Posts Tagged ‘IPv4’

IPv4 address exhaustion

Wednesday, February 2nd, 2011


IPv4 IPv6 Statistics 2 February 2011
Internet user, you should know that IPv4 address exhaustion is becoming closer, or let’s use a more appropriate term: imminent!

As you can see from the image on the right (a screenshot taken from the Hurricane Electric web site) the countdown for the estimated date of IPv4 address exhaustion will reach 0 tomorrow! In fact, the last free IPv4 /8 block has been assigned in these days by IANA.

Who is IANA? IANA is the authority that distributes addresses to the regional Internet registries (such as RIPE), for assignment to end users and local Internet registries (such as ISPs). The IPv4 address list has 256 blocks, each block has 16,777,216 /8 addresses, so we have 4.3 billion IPv4 total addresses.

What will happen now?

You may have heard about IPv6, the ‘new’ Internet Protocol, established in 1998 to supplant IPv4. Whereas IPv4 uses 32 bit addresses, IPv6 uses 128 bit addresses, which dramatically increase number of available addresses from 4.3 billion to:

340,282,366,920,938,463,463,374,607,431,768,211,456

But, is the world ready to migrate? I don’t think so.

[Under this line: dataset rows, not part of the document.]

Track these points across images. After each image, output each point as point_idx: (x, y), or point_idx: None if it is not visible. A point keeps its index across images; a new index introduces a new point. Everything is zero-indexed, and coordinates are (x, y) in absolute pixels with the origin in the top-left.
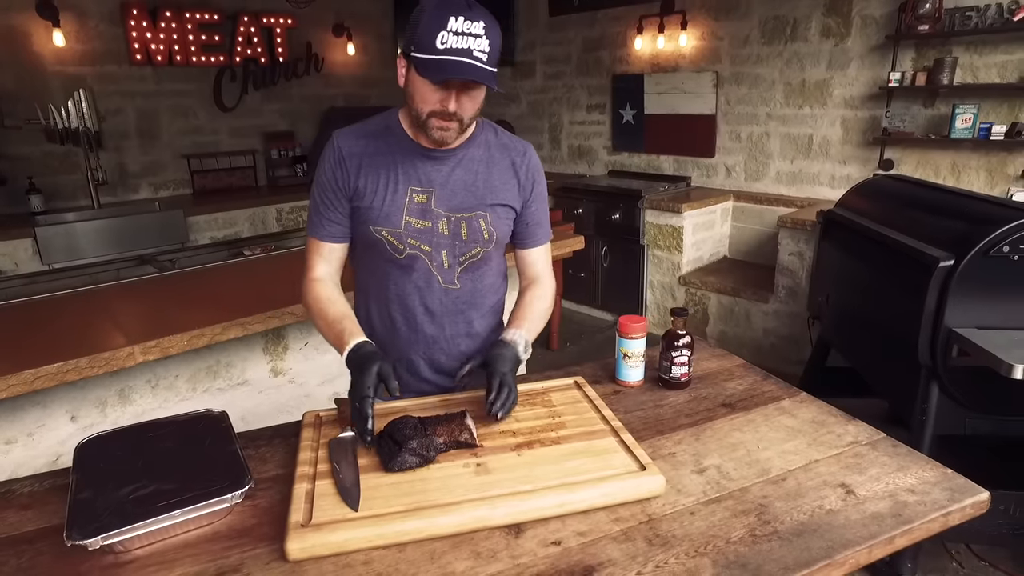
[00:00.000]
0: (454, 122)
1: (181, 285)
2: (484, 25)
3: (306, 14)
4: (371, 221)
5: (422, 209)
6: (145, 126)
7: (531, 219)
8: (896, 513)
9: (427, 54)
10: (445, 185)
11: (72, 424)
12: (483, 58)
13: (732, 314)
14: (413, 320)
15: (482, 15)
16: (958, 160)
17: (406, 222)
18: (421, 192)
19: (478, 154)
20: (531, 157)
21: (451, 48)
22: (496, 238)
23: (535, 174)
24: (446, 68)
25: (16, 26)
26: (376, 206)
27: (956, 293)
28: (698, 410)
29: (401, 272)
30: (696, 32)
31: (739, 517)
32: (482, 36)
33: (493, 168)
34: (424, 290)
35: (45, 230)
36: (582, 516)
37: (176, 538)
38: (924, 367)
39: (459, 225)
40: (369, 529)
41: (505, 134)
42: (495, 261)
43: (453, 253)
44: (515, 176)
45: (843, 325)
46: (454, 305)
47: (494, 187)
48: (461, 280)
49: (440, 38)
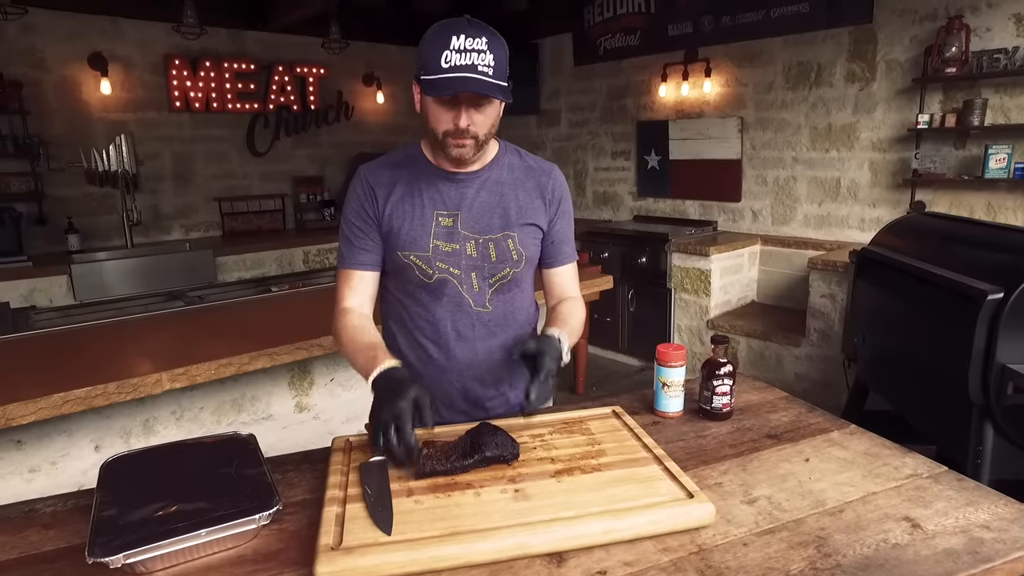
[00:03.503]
0: (468, 139)
1: (209, 318)
2: (487, 40)
3: (338, 64)
4: (399, 247)
5: (449, 232)
6: (180, 170)
7: (557, 237)
8: (972, 550)
9: (434, 74)
10: (471, 208)
11: (96, 454)
12: (488, 72)
13: (762, 358)
14: (446, 345)
15: (484, 31)
16: (993, 200)
17: (434, 245)
18: (447, 215)
19: (503, 176)
20: (556, 177)
21: (455, 65)
22: (525, 258)
23: (561, 192)
24: (451, 84)
25: (68, 76)
26: (404, 231)
27: (1008, 327)
28: (742, 441)
29: (431, 297)
30: (720, 79)
31: (796, 549)
32: (485, 51)
33: (518, 190)
34: (456, 314)
35: (80, 267)
36: (627, 545)
37: (200, 560)
38: (976, 406)
39: (487, 247)
40: (403, 554)
41: (530, 156)
42: (526, 283)
43: (483, 275)
44: (541, 196)
45: (882, 366)
46: (486, 329)
47: (521, 208)
48: (493, 303)
49: (444, 57)
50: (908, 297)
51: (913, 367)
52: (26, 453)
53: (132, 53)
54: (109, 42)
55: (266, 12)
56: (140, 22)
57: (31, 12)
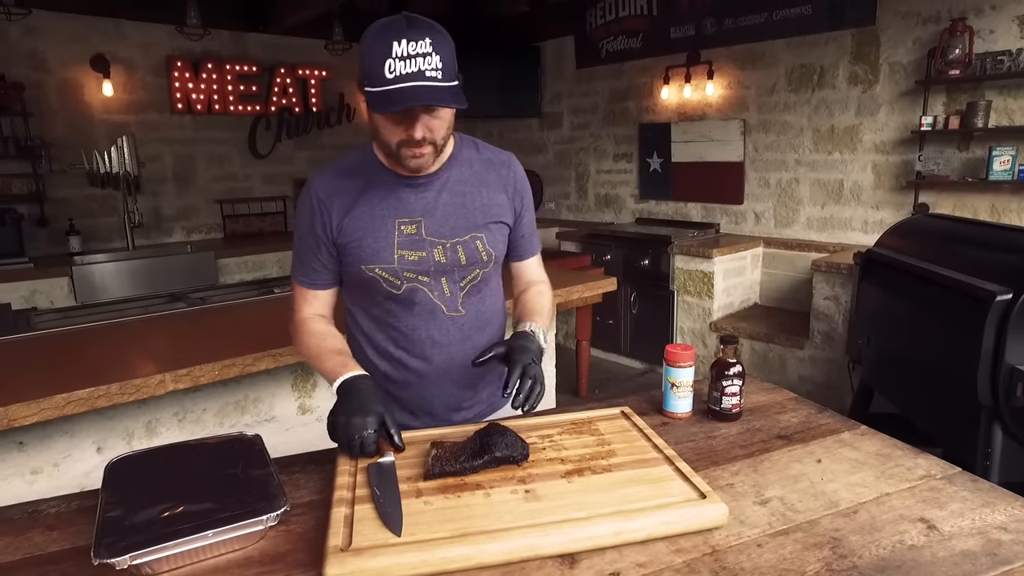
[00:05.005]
0: (426, 147)
1: (212, 319)
2: (430, 40)
3: (340, 66)
4: (362, 260)
5: (413, 240)
6: (182, 172)
7: (526, 230)
8: (990, 552)
9: (379, 86)
10: (433, 212)
11: (98, 456)
12: (437, 75)
13: (766, 361)
14: (421, 354)
15: (426, 30)
16: (997, 202)
17: (399, 255)
18: (409, 223)
19: (463, 174)
20: (516, 168)
21: (401, 74)
22: (495, 257)
23: (523, 184)
24: (399, 98)
25: (71, 79)
26: (366, 244)
27: (1017, 328)
28: (752, 441)
29: (402, 307)
30: (722, 81)
31: (811, 550)
32: (431, 53)
33: (481, 186)
34: (429, 322)
35: (81, 269)
36: (640, 546)
37: (206, 562)
38: (985, 408)
39: (455, 250)
40: (413, 555)
41: (486, 147)
42: (495, 280)
43: (453, 279)
44: (504, 190)
45: (888, 368)
46: (461, 332)
47: (485, 205)
48: (465, 306)
49: (388, 66)
50: (914, 298)
51: (919, 369)
52: (28, 455)
53: (134, 55)
54: (111, 44)
55: (268, 14)
56: (142, 24)
57: (34, 14)
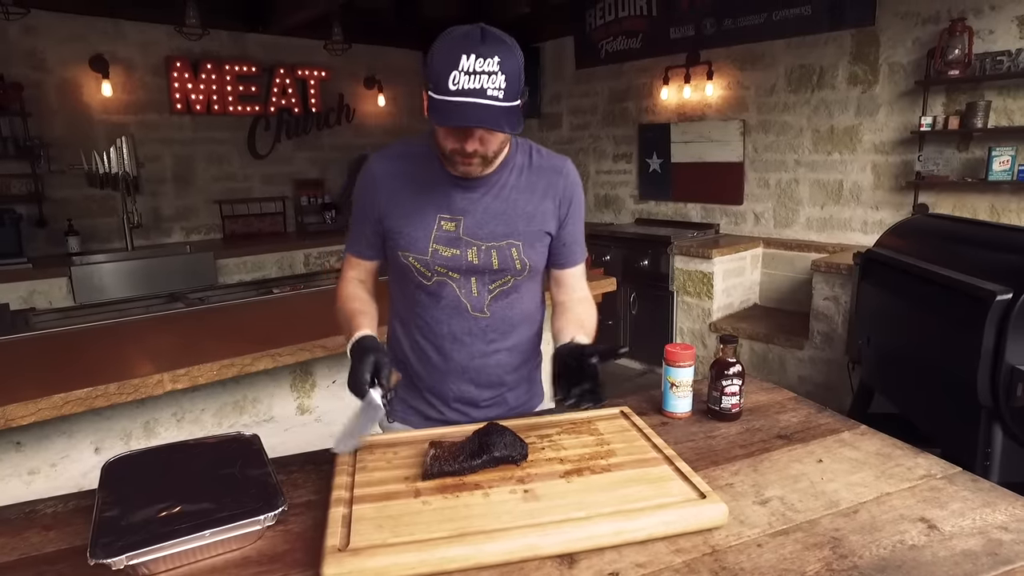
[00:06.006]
0: (476, 158)
1: (211, 319)
2: (499, 60)
3: (339, 67)
4: (399, 246)
5: (450, 237)
6: (181, 172)
7: (568, 239)
8: (991, 552)
9: (441, 95)
10: (474, 213)
11: (96, 456)
12: (499, 95)
13: (765, 361)
14: (442, 348)
15: (497, 48)
16: (997, 203)
17: (433, 249)
18: (450, 220)
19: (511, 180)
20: (569, 173)
21: (463, 89)
22: (529, 267)
23: (573, 191)
24: (454, 114)
25: (70, 79)
26: (405, 231)
27: (1017, 328)
28: (752, 441)
29: (430, 298)
30: (722, 82)
31: (811, 550)
32: (497, 72)
33: (528, 193)
34: (453, 318)
35: (80, 270)
36: (639, 547)
37: (203, 562)
38: (985, 408)
39: (490, 254)
40: (411, 555)
41: (543, 154)
42: (528, 289)
43: (483, 281)
44: (552, 198)
45: (888, 368)
46: (483, 334)
47: (528, 214)
48: (491, 308)
49: (452, 78)
50: (914, 298)
51: (919, 369)
52: (25, 455)
53: (133, 55)
54: (110, 44)
55: (267, 14)
56: (141, 24)
57: (32, 14)
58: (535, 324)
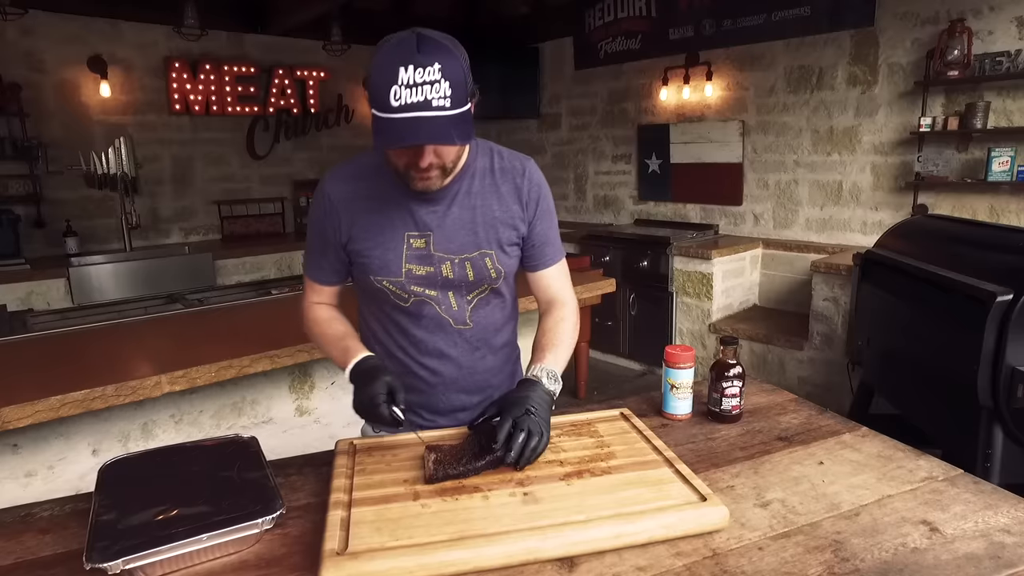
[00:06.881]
0: (433, 171)
1: (209, 320)
2: (439, 66)
3: (338, 67)
4: (370, 272)
5: (422, 255)
6: (179, 173)
7: (537, 239)
8: (994, 555)
9: (384, 112)
10: (442, 226)
11: (93, 458)
12: (445, 104)
13: (765, 362)
14: (428, 365)
15: (435, 55)
16: (996, 204)
17: (406, 269)
18: (419, 236)
19: (475, 186)
20: (531, 173)
21: (406, 104)
22: (504, 273)
23: (538, 191)
24: (401, 132)
25: (68, 79)
26: (374, 255)
27: (1017, 329)
28: (753, 443)
29: (410, 319)
30: (721, 82)
31: (813, 553)
32: (439, 80)
33: (492, 199)
34: (436, 334)
35: (78, 271)
36: (640, 550)
37: (201, 566)
38: (985, 409)
39: (464, 266)
40: (410, 558)
41: (504, 155)
42: (504, 292)
43: (461, 294)
44: (518, 200)
45: (888, 369)
46: (469, 344)
47: (496, 220)
48: (473, 318)
49: (393, 94)
50: (914, 299)
51: (920, 370)
52: (22, 457)
53: (132, 56)
54: (109, 45)
55: (266, 15)
56: (140, 25)
57: (31, 14)
58: (514, 319)
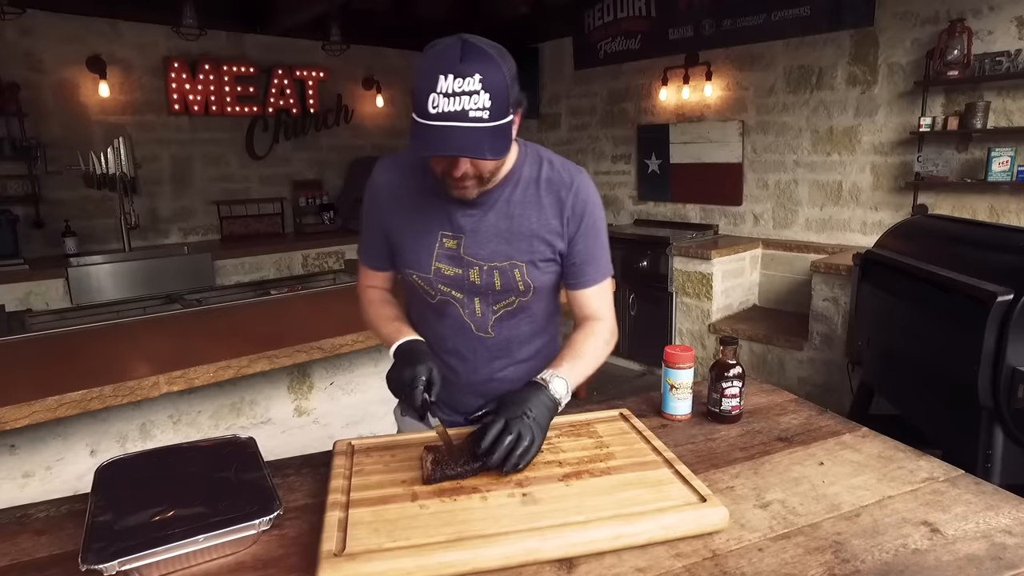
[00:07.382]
0: (468, 180)
1: (208, 321)
2: (480, 77)
3: (338, 68)
4: (403, 263)
5: (452, 256)
6: (179, 173)
7: (578, 258)
8: (995, 556)
9: (421, 118)
10: (476, 231)
11: (91, 459)
12: (483, 115)
13: (765, 363)
14: (448, 363)
15: (477, 65)
16: (996, 203)
17: (435, 267)
18: (452, 237)
19: (516, 195)
20: (579, 188)
21: (443, 112)
22: (534, 288)
23: (583, 207)
24: (433, 141)
25: (67, 79)
26: (408, 249)
27: (1018, 329)
28: (753, 444)
29: (435, 315)
30: (721, 82)
31: (813, 555)
32: (479, 92)
33: (532, 211)
34: (457, 335)
35: (76, 271)
36: (639, 551)
37: (197, 567)
38: (986, 409)
39: (492, 275)
40: (408, 560)
41: (554, 165)
42: (535, 309)
43: (487, 302)
44: (559, 215)
45: (888, 369)
46: (488, 352)
47: (532, 233)
48: (495, 328)
49: (431, 101)
50: (915, 300)
51: (920, 370)
52: (20, 458)
53: (131, 56)
54: (108, 45)
55: (265, 15)
56: (139, 25)
57: (29, 14)
58: (546, 334)
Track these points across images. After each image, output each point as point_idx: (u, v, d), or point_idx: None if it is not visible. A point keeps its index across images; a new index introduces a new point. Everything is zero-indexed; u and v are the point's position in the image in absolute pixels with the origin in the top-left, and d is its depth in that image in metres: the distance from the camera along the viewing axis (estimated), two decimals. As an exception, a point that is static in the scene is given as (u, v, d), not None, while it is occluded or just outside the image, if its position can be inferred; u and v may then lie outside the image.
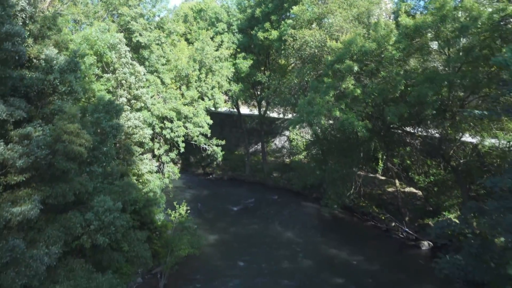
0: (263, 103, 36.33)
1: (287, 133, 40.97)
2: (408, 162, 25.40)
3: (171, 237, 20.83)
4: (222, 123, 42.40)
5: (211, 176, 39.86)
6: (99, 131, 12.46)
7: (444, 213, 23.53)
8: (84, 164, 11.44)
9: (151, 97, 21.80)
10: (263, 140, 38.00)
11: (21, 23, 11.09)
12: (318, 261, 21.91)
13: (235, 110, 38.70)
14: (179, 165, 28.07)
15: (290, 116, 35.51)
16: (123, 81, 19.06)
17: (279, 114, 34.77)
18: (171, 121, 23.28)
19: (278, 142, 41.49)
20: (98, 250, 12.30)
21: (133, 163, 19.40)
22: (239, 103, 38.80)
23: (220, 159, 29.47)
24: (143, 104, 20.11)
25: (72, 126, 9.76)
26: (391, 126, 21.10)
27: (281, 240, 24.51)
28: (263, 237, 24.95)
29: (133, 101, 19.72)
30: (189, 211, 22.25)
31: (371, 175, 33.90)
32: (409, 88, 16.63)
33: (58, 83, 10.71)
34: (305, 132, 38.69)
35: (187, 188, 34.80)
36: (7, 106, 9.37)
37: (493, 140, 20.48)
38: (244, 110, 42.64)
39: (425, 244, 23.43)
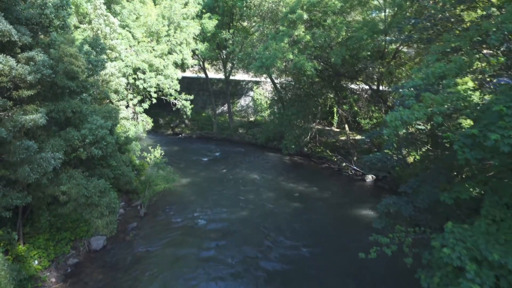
0: (228, 66, 38.66)
1: (251, 93, 43.70)
2: (356, 108, 28.99)
3: (148, 174, 23.40)
4: (189, 87, 44.38)
5: (180, 135, 42.11)
6: (88, 64, 14.54)
7: (386, 150, 27.45)
8: (78, 89, 13.64)
9: (125, 49, 23.63)
10: (229, 101, 40.50)
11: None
12: (278, 193, 25.31)
13: (202, 74, 40.80)
14: (149, 126, 30.05)
15: (253, 78, 38.42)
16: (99, 32, 20.80)
17: (244, 75, 37.38)
18: (144, 73, 25.30)
19: (243, 102, 44.17)
20: (92, 163, 14.73)
21: (111, 108, 21.45)
22: (206, 65, 40.91)
23: (189, 113, 31.75)
24: (117, 55, 21.94)
25: (72, 49, 11.90)
26: (340, 75, 24.38)
27: (247, 180, 27.66)
28: (230, 178, 27.98)
29: (108, 51, 21.52)
30: (163, 153, 24.85)
31: (327, 128, 37.67)
32: (349, 34, 19.75)
33: (54, 17, 12.70)
34: (268, 92, 41.61)
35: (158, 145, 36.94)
36: (16, 30, 11.36)
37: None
38: (211, 74, 44.74)
39: (369, 177, 27.48)
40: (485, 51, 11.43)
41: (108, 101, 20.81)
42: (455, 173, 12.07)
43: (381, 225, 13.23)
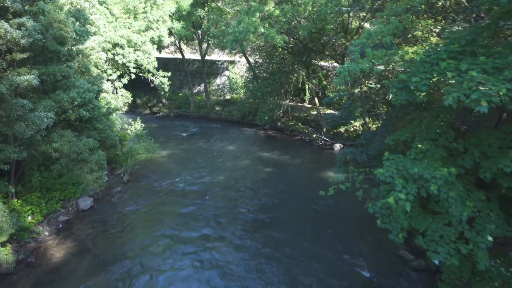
0: (204, 46, 39.73)
1: (227, 73, 45.03)
2: (324, 83, 31.03)
3: (130, 145, 24.68)
4: (166, 68, 44.98)
5: (158, 114, 43.10)
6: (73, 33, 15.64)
7: (352, 121, 29.78)
8: (66, 56, 14.82)
9: (103, 25, 24.50)
10: (205, 80, 41.73)
11: None
12: (253, 160, 27.19)
13: (178, 55, 41.67)
14: (129, 100, 30.99)
15: (228, 58, 39.78)
16: (78, 6, 21.64)
17: (219, 55, 38.59)
18: (122, 48, 26.27)
19: (219, 81, 45.47)
20: (80, 126, 16.04)
21: (92, 81, 22.50)
22: (182, 46, 41.84)
23: (166, 89, 32.89)
24: (97, 29, 22.83)
25: (61, 16, 13.05)
26: (308, 49, 26.23)
27: (223, 151, 29.37)
28: (208, 150, 29.60)
29: (87, 26, 22.36)
30: (143, 125, 26.14)
31: (300, 104, 39.68)
32: (315, 9, 21.55)
33: (40, -12, 13.77)
34: (243, 71, 43.05)
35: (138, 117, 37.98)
36: (8, -3, 12.43)
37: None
38: (187, 55, 45.65)
39: (337, 146, 29.74)
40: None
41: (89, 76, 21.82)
42: (399, 122, 14.20)
43: (340, 172, 15.31)
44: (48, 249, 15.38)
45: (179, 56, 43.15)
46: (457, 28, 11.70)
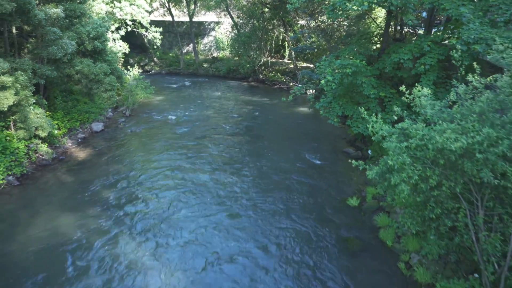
0: (191, 8, 42.95)
1: (213, 33, 48.52)
2: (299, 35, 35.05)
3: (129, 85, 28.67)
4: (156, 29, 48.40)
5: (150, 72, 46.68)
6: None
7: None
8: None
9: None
10: (193, 40, 45.18)
11: None
12: (237, 103, 31.49)
13: (167, 18, 44.85)
14: (126, 51, 34.34)
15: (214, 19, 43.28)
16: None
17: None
18: (119, 1, 29.77)
19: (207, 41, 49.01)
20: (94, 57, 20.03)
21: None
22: (170, 7, 45.01)
23: (158, 43, 36.54)
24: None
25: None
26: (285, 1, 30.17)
27: (211, 96, 33.56)
28: (198, 96, 33.74)
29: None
30: (140, 71, 30.06)
31: (280, 60, 43.78)
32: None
33: None
34: (228, 31, 46.59)
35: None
36: None
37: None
38: (176, 18, 48.78)
39: (311, 92, 34.15)
40: None
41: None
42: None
43: (299, 92, 19.80)
44: (73, 153, 19.70)
45: (168, 18, 46.28)
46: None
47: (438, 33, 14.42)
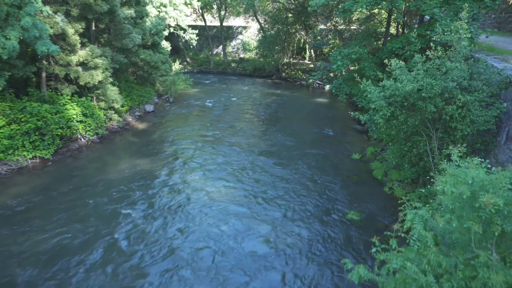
0: (222, 13, 48.19)
1: (241, 36, 53.63)
2: (319, 38, 39.56)
3: (172, 78, 33.79)
4: (189, 32, 53.99)
5: (183, 70, 52.09)
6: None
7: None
8: (145, 3, 23.72)
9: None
10: (223, 42, 50.37)
11: None
12: (262, 94, 36.18)
13: (199, 23, 50.29)
14: (168, 49, 39.70)
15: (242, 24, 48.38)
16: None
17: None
18: (165, 6, 35.11)
19: (235, 43, 54.15)
20: (152, 49, 25.10)
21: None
22: (203, 13, 50.43)
23: (194, 44, 41.78)
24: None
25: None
26: (305, 7, 34.82)
27: (239, 89, 38.40)
28: (227, 89, 38.63)
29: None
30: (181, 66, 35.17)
31: (301, 61, 48.36)
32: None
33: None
34: (254, 35, 51.59)
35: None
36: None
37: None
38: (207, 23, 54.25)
39: (327, 87, 38.52)
40: None
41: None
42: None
43: (317, 76, 24.25)
44: (134, 125, 24.74)
45: (199, 23, 51.64)
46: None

Someone can say migration has already started. In fact every modern OS has an IPv4/IPv6 dual-stack  implementation, but this is not true for network devices, such as most of the routers, switches, etc. Moreover world lack of IPv6 ready services (such as the main one, DNS, we only have a few IPv6 ready DNS) and, most of all, a global TCP/IP network infrastructure that is not IPv6 compliant yet. There are also a lot of security issues. NAT is no more necessary with IPv6, and hiding IP topology will not be a security strategy anymore.